Monday, Jan. 05, 1970

D.W.I.s Anonymous

That young man was clocked at 80 m.p.h. before he hit those people. The parents were killed instantly. The youngsters were injured critically. And that young man--it took 35 minutes with a blowtorch to get him off the dashboard.

Almost every person convicted of drunken driving in Phoenix, Ariz., must suffer through this eyewitness account of a Christmas Eve tragedy. The witness was Ernest I. Stewart, a professor of health education at Arizona State University. After he saw the crash, Stewart talked the city's chief magistrate into a new way of sobering drunken drivers, who cause roughly half the nation's auto deaths each year--a carnage that is always worst during the holiday season.

With the support of Arizona State, Stewart organized the Phoenix Alcohol Research and Re-Education Project. He persuaded municipal judges to order hundreds of local citizens convicted of D.W.I. (Driving While Intoxicated) to attend his four-week course or face the loss of their operator's licenses. Each Wednesday night as many as 130 offenders gather in a courtroom for classes that begin with Stewart's description of the Christmas Eve tragedy. "I'm afraid of you," he says. "I don't want you to kill me and my wife." He shows films depicting accidents so bloody that occasionally a student gags and rushes from the room.

One scene shows a driver awakening in a hospital to discover that he is missing a leg. Stewart also demonstrates how alcohol retards reaction time and causes personality changes that impair judgment. He recites a litany of grim statistics on highway slaughter.
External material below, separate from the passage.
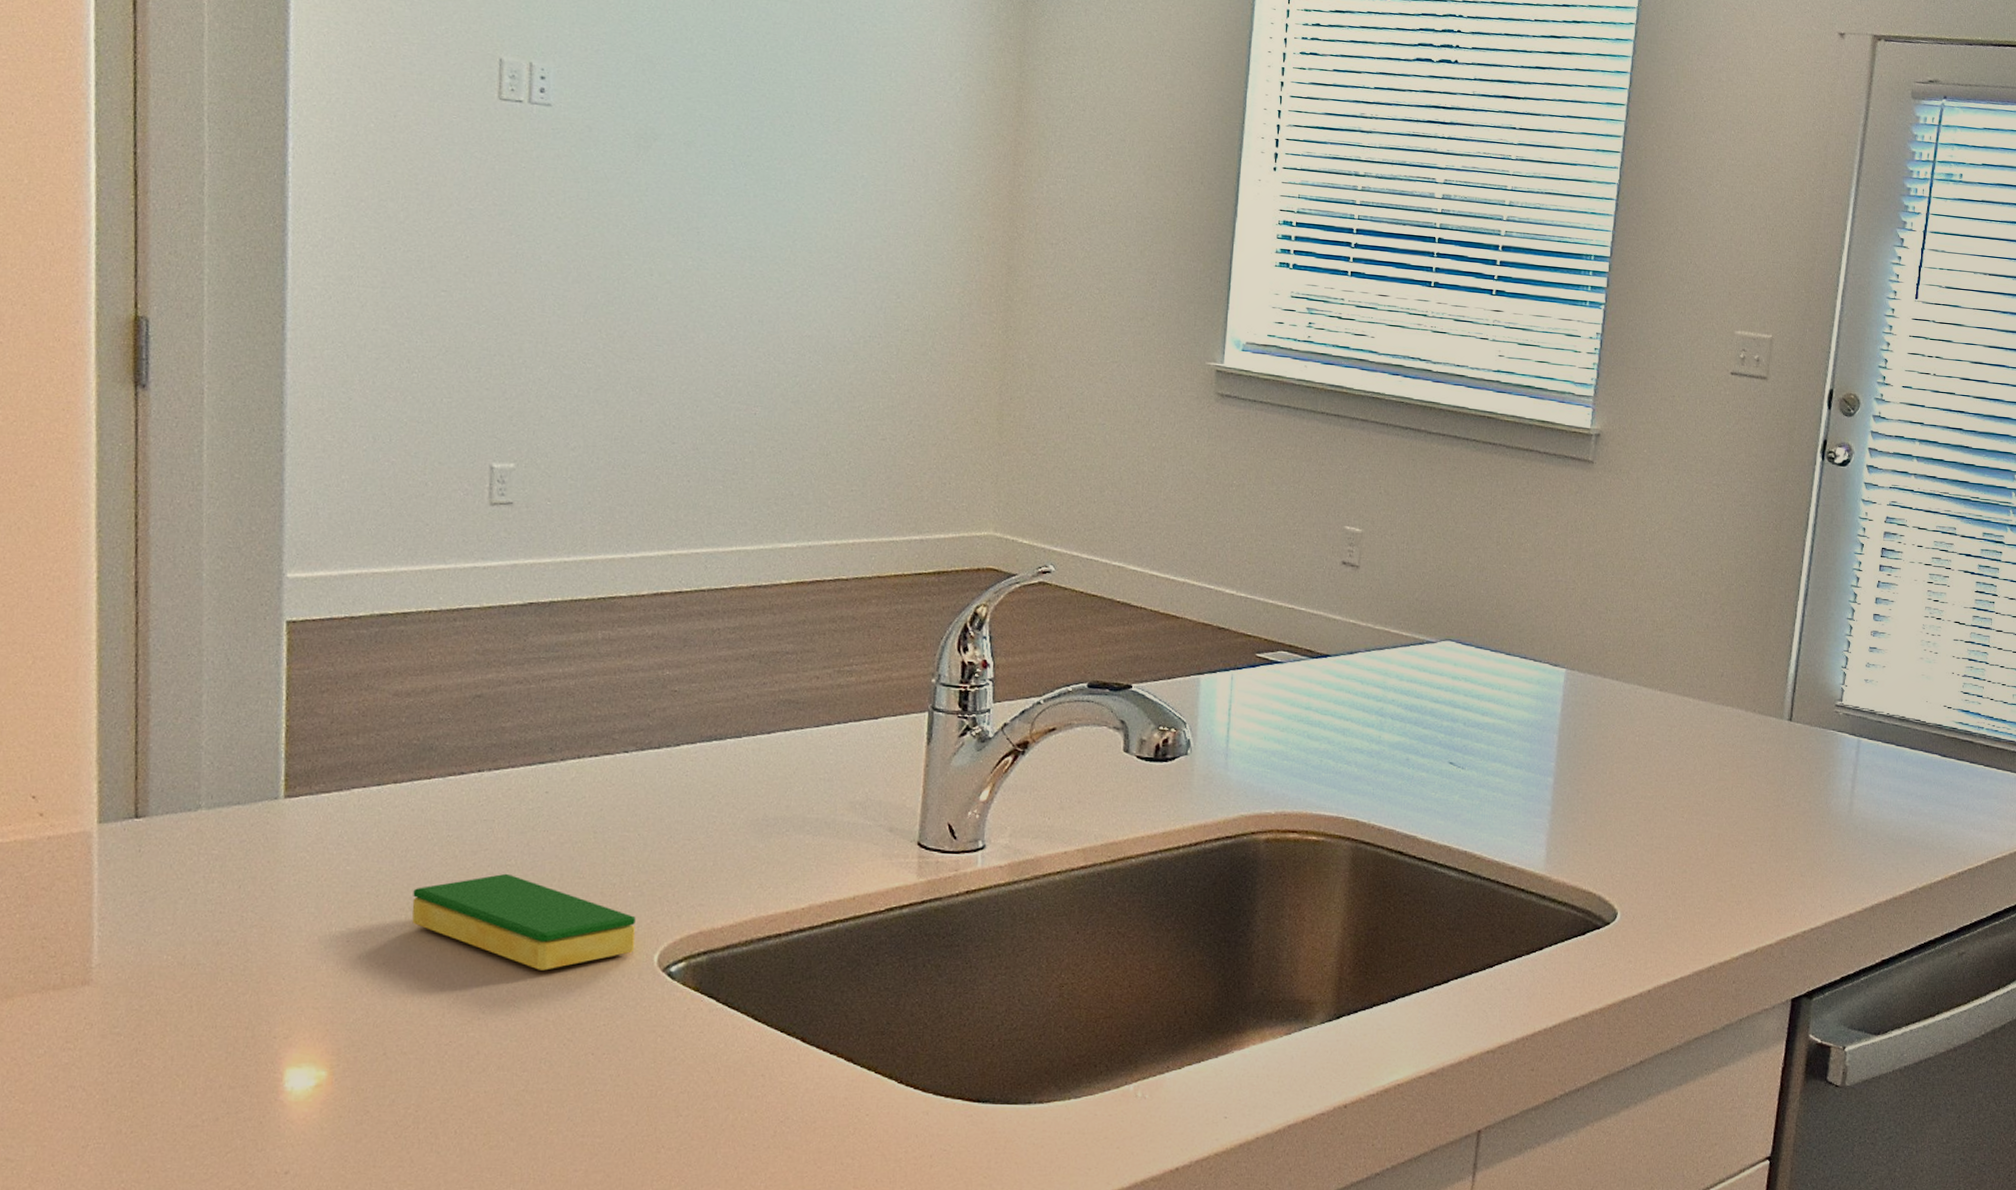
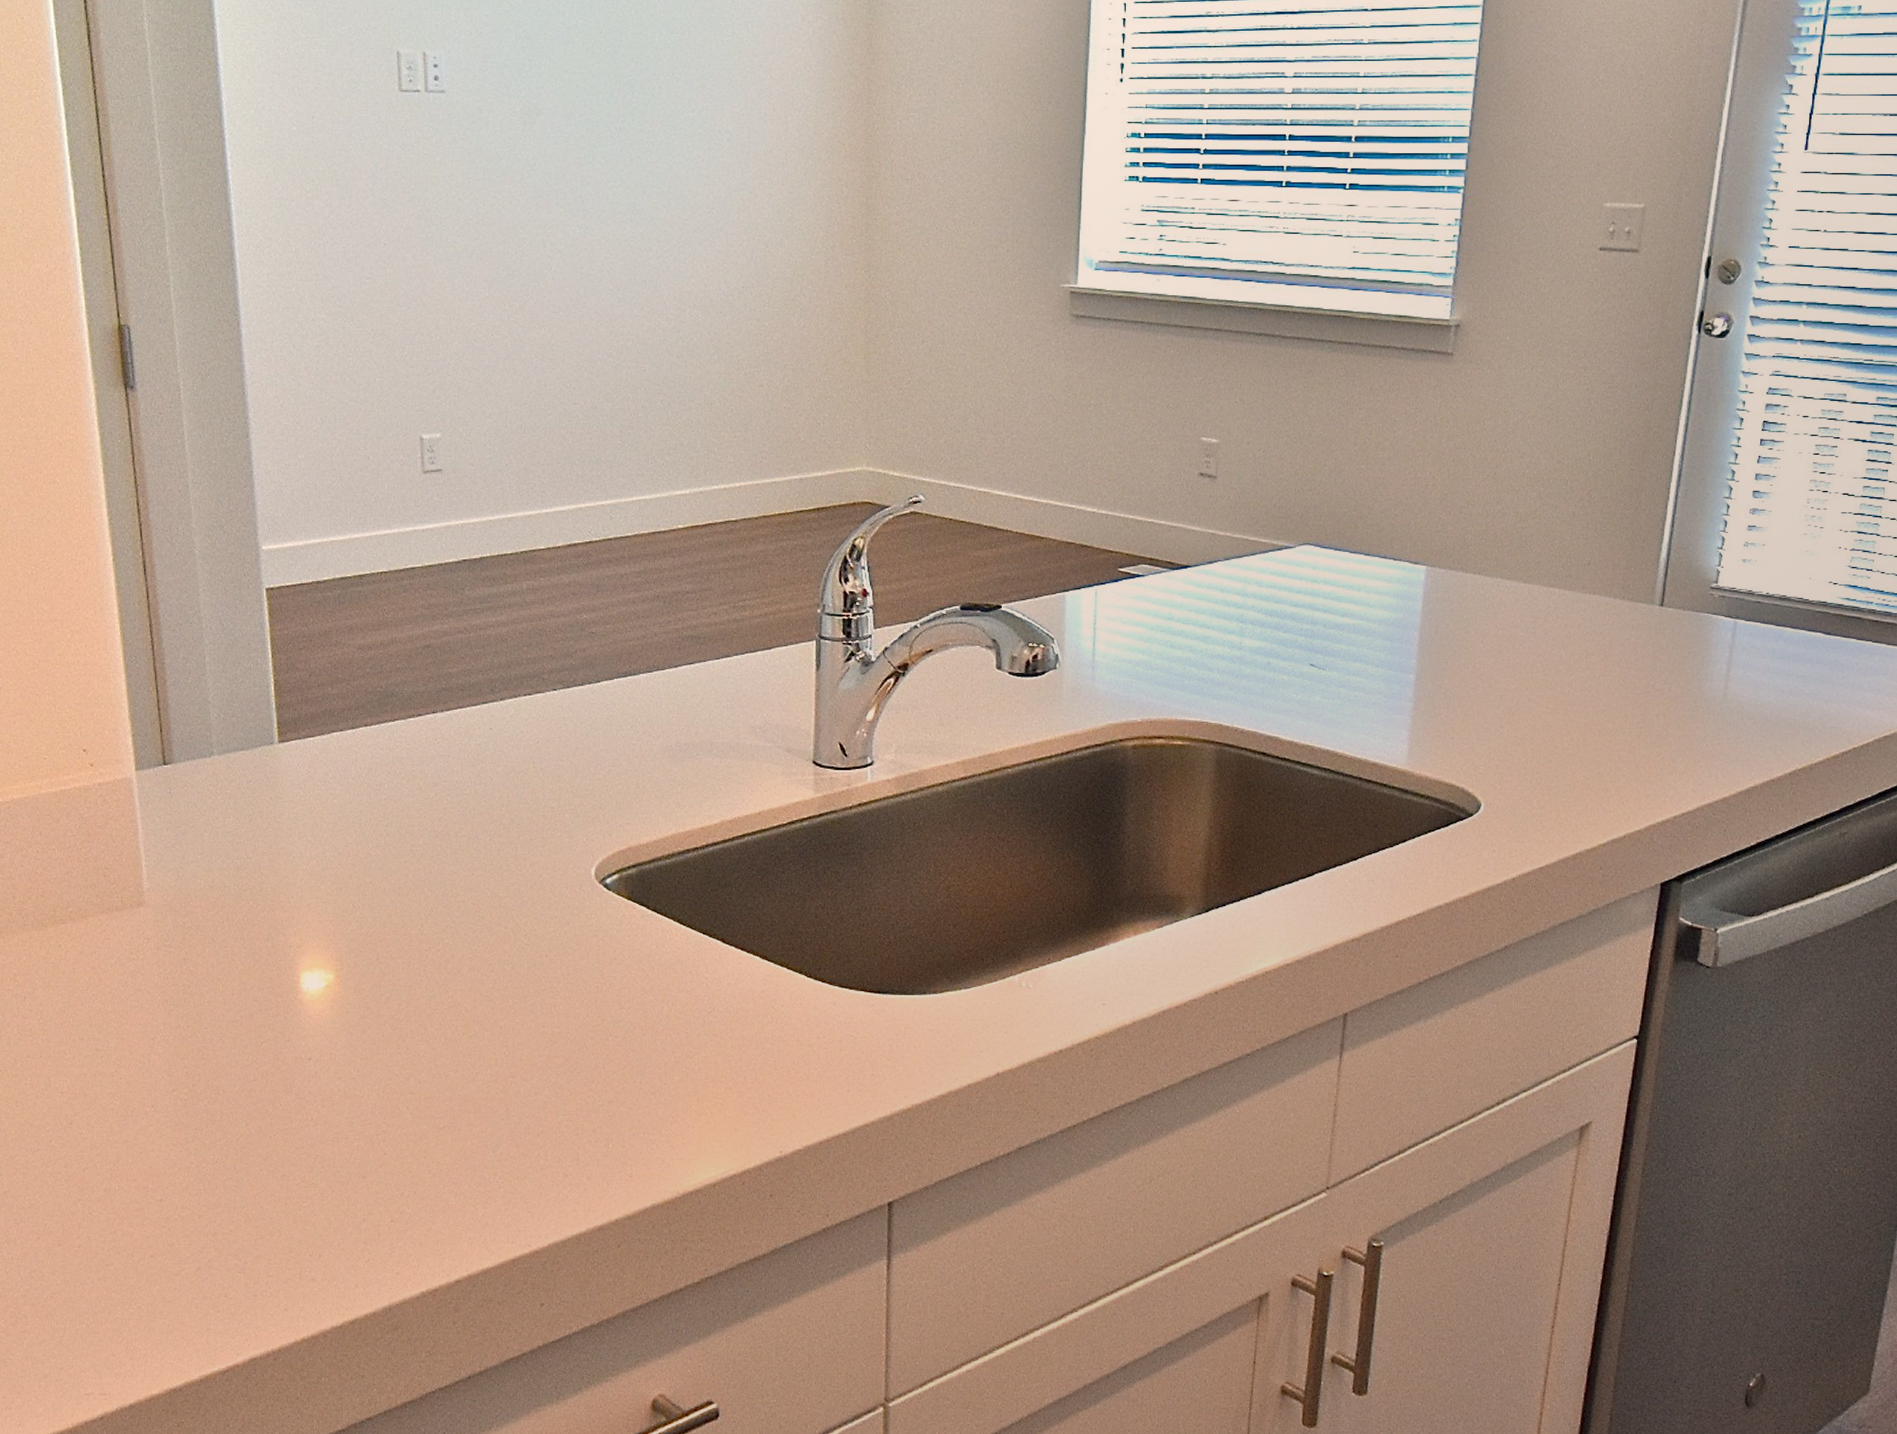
dish sponge: present [412,873,636,971] -> none [389,801,575,885]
Every student is asked to write an anonymous summary of the circumstances that led to his arrest. At sessions that often turn into group therapy, the classes discuss the summaries written by past students. Stewart has concluded that the D.W.I, offender is generally an individual under pressure, anxious about financial or domestic troubles. He is so wrapped up in his own worries that he cannot comprehend the reasons for society's concern with drunken driving. Because of this picture, Stewart's approach now includes more counseling. "Sympathy, insight and patience," he says, "are the keys to working with a person in this state of mind." So far, the project has been an impressive success. Of 2,000 graduates since 1966, fewer than ten of them have been rearrested in Phoenix on a D.W.I, charge. The American Automobile Association is so pleased with the results that this month it will start filming a movie on Stewart's course for distribution throughout the U.S.